This book should be obligatory reading for all Americans not off the grid. It is the story of how our entertainment lives came to be shaped as they were, haphazardly and for profit. There's no need to question that. Many individuals did their damnedest, and some of their were kind, talented artists. Some weren't. Kisseloff interviews them all. I hope he got a medal for this book. What kind of tenacious TV historian tracks down production assistants from the Lone Ranger's early days and spends hours listening to them talk to eke out one quote that reinforces something that someone else said? Jeff Kisseloff, that's who. I take my hat off to him.
Before the story of the decline of America, there is a funner, better, happier story. Kisseloff didn't start interviewing until after Philo Farnsworth's passing, but he talks to his wife and sister, who were there when Farnsworth was inspired by a field he was plowing to solve one of the great problems dogging his pursuit of television. Philo and others made the television possible, and tweaked it until it was commercially viable. They were young, passionate inventor-types, young writers, young actors. People who would do anything to make four hours of broadcastable TV an evening exclusively for New York, because without the invention of coaxial cable, the broadcasts couldn't leave the region. Early television is where the great stories are. People melting under the studio lights, driving over cables that the president is being broadcast through, filming the fire across the street from the studio (first TV news event), accidentally broadcasting naked ladies, falling over on set. People you've heard of now are perpetually showing up, plucky and scrappy, and being put on television because they would broadcast anything: Coin collections, juggling, etc. The men selling the television sets are a bit slimy, but they get half a chapter. And this is all told in Kisseloff's glib way, excerpting of millions of hours of interviews. Just, wow.

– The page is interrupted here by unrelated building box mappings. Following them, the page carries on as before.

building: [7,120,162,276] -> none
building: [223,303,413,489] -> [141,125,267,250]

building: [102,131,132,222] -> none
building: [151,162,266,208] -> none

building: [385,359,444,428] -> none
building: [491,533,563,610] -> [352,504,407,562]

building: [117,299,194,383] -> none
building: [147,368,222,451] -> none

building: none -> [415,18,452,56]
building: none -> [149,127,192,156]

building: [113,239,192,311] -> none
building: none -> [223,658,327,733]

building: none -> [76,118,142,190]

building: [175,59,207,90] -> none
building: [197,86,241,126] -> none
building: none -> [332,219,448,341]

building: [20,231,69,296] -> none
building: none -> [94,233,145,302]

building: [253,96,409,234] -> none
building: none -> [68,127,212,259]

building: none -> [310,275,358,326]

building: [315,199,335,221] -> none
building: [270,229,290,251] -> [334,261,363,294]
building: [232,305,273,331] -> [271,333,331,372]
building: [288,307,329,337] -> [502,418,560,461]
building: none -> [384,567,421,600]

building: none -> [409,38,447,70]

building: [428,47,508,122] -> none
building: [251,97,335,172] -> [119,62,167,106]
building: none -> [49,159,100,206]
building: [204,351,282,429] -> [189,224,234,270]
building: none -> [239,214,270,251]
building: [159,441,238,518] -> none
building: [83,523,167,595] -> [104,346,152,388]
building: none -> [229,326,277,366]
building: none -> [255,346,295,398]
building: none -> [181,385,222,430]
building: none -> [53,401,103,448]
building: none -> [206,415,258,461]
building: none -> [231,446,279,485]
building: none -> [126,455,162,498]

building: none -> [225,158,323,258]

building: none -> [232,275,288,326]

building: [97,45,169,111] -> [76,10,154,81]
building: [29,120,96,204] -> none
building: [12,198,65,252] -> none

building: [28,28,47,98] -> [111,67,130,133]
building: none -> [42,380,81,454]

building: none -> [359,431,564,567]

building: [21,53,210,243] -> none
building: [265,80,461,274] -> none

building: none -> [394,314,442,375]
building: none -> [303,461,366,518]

After the war, things get more boring. Television gets corporate. The plucky young people with the ideas are up against, say, Camel, who gets a say in the content of the Camel News Caravan. Alcoa is praised; they came off an environmental and public relations disaster to fund a documentary program and gave the editors free reign as long as they could have their name on something positive for once. The theatre came to television in a big way. Miracle Worker was on TV before it was in the theater? Really? Other plays I can't remember right now and can't find in this 600-page-book, but they were on TV first. But, as TV became more important, without the cultural mandates of, say, the BBC, it became entirely money-driven. Entirely. As soon as something worked, all stations would rush to replicate it. If something didn't work, it was thrown in the garbage, no matter how good or important it was.
Then there were scandals, and the Vast Wasteland speech. And then we went through another forty years of garbage until some people got together to make an aggregate of watchable shows that aren't too racist, sexist, or plain embarrassing. Which is the other point. Television was entirely controlled by white men. There were women announcing, writing, and doing the same things the men were doing for half the pay, and Kisseloff interviews them, but it's very clear reading this where the money and power were and who was making decisions. And things get bleaker and more formulaic the longer television was around. So we go from comic stories of early television to "Oh my God, these people are terrible." The book gets harder to read. And it is damn long. The only other trouble is that Kisseloff's introductory essays to each chapter are so well done that one wishes he'd just written a standard history instead of going the interview route. And, again, this book is looong. If you don't get past page three hundred, no one will judge you. But, try.